Businesses are continually evolving in a fast paced environment resulting from advancements in technologies, newer business practices and ever changing social situations including geopolitics (Goles, Hawk, & Kaiser, 2008). It is now well-established through various sources that Information and Communication Technology (ICT) is immensely capable of transforming economies; therefore businesses need to invest in IT infrastructure as it is a vital source of economic growth, both in developed and developing economies. ICTs drive social and economic development by generating employment at both global and local level (Global IT report, 2015; Jorgenson & Vu, 2005). In 2015, Economic and Social Affairs Department (United Nations) have claimed that within a decade, internet provision at households have increased twice as much, that gives 46% homes the ability to connect with the world using an online platform. This expansion affirms ICT as ‘critical drivers’ in the mission to accomplish sustainable development goals.

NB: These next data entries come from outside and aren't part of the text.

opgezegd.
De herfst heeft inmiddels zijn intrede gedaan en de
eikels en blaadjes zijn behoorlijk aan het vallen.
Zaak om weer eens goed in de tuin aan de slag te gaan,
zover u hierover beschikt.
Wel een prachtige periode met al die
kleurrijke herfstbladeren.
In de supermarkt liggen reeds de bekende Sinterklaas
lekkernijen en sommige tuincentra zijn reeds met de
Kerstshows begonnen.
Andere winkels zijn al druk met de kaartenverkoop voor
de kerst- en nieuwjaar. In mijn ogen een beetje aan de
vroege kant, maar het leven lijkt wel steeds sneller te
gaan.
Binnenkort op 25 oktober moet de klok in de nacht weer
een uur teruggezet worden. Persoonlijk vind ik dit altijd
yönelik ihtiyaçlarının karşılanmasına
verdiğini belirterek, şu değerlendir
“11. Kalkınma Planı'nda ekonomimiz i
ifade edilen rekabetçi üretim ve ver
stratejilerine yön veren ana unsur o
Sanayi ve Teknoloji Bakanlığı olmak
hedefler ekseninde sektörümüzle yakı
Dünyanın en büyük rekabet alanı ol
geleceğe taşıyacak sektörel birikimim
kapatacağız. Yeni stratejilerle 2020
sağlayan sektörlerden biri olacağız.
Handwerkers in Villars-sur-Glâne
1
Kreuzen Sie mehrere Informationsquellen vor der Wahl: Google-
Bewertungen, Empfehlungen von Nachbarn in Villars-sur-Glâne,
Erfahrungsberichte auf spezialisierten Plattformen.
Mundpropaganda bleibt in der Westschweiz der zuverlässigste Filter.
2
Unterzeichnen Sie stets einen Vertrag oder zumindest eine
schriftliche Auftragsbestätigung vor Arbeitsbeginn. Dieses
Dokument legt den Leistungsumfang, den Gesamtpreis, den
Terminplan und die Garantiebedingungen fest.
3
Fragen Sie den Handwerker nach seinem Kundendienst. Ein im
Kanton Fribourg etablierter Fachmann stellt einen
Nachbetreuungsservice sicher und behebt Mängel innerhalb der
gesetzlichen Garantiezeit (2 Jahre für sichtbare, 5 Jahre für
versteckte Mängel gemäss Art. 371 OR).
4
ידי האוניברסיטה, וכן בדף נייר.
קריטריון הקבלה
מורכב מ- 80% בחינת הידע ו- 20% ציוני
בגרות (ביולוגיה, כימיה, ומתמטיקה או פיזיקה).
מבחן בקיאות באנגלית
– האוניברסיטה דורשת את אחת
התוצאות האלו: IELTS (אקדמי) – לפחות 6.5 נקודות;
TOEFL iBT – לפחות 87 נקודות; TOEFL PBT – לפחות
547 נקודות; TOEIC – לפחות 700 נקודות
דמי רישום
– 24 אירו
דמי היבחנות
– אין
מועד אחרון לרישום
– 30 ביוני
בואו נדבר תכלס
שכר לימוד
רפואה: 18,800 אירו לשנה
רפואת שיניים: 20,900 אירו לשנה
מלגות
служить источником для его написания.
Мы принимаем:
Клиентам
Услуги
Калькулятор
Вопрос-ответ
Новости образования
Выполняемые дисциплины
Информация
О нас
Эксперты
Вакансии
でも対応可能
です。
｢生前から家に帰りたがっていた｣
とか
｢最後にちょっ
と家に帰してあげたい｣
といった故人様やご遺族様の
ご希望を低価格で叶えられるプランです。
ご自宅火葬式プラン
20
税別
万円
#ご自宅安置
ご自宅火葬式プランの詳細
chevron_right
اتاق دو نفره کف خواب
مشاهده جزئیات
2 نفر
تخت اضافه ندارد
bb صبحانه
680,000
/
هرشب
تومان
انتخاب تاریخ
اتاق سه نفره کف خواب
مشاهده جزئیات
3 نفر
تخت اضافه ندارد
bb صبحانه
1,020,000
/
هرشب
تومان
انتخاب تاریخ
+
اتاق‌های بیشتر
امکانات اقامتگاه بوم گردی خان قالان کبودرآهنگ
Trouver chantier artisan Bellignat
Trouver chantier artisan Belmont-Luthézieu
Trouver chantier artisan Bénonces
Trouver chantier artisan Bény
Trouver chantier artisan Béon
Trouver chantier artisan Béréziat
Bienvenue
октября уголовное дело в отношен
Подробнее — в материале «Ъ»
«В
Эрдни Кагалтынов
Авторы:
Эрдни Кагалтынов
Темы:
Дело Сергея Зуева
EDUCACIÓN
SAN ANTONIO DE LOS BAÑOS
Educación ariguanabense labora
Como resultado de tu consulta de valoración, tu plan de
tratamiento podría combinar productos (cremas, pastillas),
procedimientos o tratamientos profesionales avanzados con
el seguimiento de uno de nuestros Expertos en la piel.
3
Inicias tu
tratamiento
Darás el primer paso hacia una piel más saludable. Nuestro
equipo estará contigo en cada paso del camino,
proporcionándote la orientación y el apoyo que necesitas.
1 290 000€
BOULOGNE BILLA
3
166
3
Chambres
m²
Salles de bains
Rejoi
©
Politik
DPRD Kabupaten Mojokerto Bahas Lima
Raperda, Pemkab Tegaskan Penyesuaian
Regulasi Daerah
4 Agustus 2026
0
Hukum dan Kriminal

In 2018, Future of Jobs Report (World Economic Forum) have emphasized that significant skill gaps at local level have impacted negatively on adoption of technology in a range of industries. The report delineates ICT, aviation and financial services, a few among those facing the outcome of the skill gap menace. Consequently, IT professionals will have to upgrade their knowledge and skills to survive, adapt and thrive in the ever changing IT industry (Mahatanankoon, 2007).

In addition to the skill gap problem, the demographics of IT professionals are now seeing changes due to a mix of events such as: global outsourcing, retirements of earlier generations and decreased admissions to universities, this calls for changes in IT capabilities desired by IT function (Bullen, Abraham, Gallagher, Simon & Zwieg, 2009; Hawk et al., 2012). This is not limited to developed countries even developing countries need to address the skills gap, changes and upgradation at all levels. In-depth interviews conducted by Kong, Chadee and Raman (2013) revealed that in developing countries like India, students passing from universities are not industry ready and therefore organizations find it difficult to deploy them quickly on live projects, costing several months of training. Ironically, organizations loose these trained professionals in market competition. In light of this, universities and colleges need the right perspective from experienced IT professionals, especially skills and competencies required by organizations that could help students make the right career choices, and furthermore, individuals will continue upgrading to increase their marketability (Hawk et al., 2012).

Hawk et al. (2012) places an argument on the worldwide acceptance of the notion that IT professionals should be equipped with a ‘combination of diverse skills’ (p.3); however no research studies address the fundamental problem of identifying and grouping exact skills. This has resulted in the inability to consistently draw differences and similarities among skill categories across different periods of time, as a consequence IT skills research lacks integration and a summative theory construction.

This insight makes this systematic literature review an important step toward classifying IT skills and competency studies done on working IT professionals, and put forth a table of typologies of relevant research studies. The intention is to encourage future research to consider a unifying theory construction and testing.